## PROBLEM DETAILS
Using the string "unused" as the key, pull each matching line out of the records below.
◇ ◇ ◇
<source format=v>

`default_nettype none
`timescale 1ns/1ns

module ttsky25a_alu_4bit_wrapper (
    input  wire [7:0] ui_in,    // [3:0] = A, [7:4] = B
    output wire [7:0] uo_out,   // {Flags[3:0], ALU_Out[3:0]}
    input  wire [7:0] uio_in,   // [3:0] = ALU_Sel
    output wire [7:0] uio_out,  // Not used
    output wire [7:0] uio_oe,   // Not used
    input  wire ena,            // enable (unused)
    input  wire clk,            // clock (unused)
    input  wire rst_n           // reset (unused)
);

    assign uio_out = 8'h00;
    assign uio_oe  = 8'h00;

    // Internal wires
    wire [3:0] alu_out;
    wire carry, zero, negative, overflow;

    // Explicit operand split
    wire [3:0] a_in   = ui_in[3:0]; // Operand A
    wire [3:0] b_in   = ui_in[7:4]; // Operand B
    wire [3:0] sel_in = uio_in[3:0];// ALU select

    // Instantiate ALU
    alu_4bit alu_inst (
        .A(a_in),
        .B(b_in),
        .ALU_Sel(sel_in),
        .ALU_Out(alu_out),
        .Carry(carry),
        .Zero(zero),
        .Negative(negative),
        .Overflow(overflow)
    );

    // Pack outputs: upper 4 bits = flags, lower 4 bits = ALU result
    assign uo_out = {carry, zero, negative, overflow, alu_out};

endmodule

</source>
◇ ◇ ◇
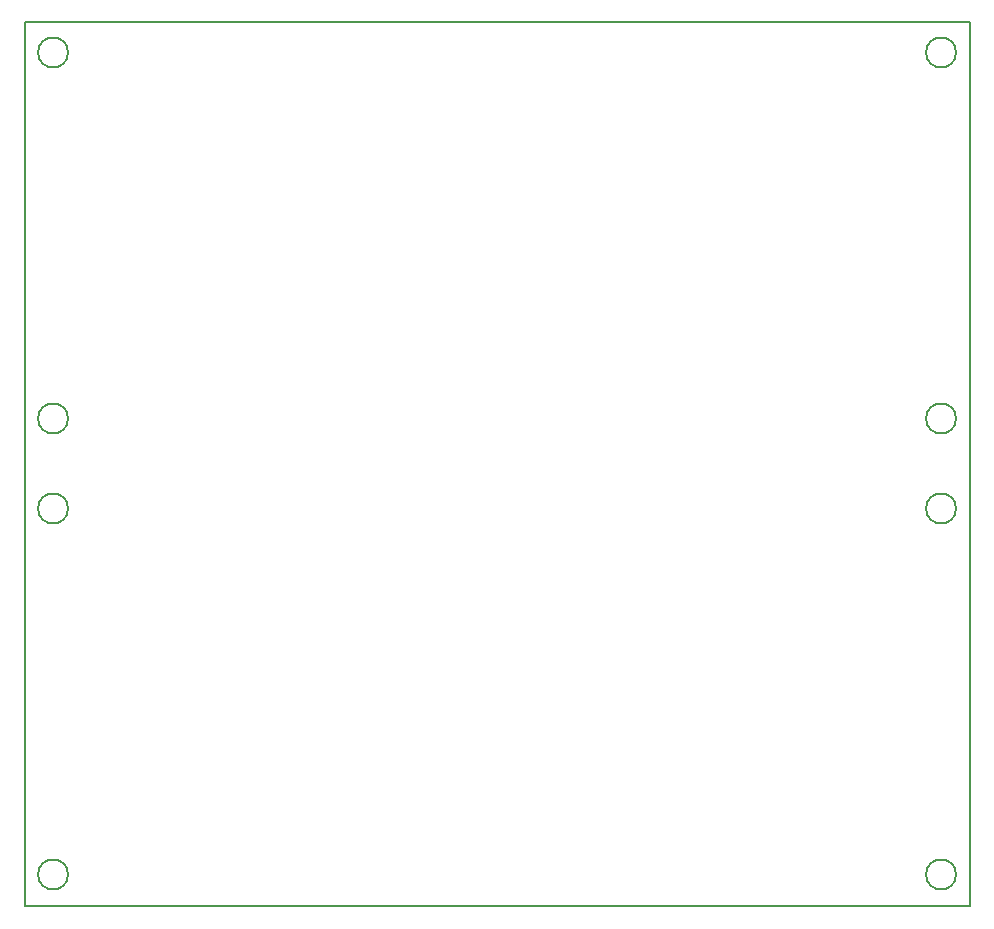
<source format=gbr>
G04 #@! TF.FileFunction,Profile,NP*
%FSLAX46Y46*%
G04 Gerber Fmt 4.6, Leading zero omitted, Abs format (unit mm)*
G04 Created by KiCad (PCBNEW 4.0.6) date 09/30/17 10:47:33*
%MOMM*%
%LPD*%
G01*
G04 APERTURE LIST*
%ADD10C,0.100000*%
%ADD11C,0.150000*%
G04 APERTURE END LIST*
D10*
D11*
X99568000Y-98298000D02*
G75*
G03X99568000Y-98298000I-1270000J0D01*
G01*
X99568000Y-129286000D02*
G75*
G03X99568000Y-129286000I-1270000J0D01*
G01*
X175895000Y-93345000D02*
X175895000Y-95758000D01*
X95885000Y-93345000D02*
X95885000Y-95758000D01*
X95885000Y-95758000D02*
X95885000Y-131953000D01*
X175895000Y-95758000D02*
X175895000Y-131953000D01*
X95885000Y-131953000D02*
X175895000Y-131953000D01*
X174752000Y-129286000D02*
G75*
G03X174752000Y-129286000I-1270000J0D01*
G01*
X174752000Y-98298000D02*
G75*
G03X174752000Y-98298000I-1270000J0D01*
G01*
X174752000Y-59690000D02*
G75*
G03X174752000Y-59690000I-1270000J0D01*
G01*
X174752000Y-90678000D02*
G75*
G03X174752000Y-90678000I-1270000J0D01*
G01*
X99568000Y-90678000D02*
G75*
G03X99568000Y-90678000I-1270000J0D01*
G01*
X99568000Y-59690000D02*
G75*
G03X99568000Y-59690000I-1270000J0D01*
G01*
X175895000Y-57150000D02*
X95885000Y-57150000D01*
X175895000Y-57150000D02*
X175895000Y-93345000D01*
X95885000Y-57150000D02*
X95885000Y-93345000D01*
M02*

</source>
◇ ◇ ◇
## YOUR RESPONSE
    input  wire ena,            // enable (unused)
    input  wire clk,            // clock (unused)
    input  wire rst_n           // reset (unused)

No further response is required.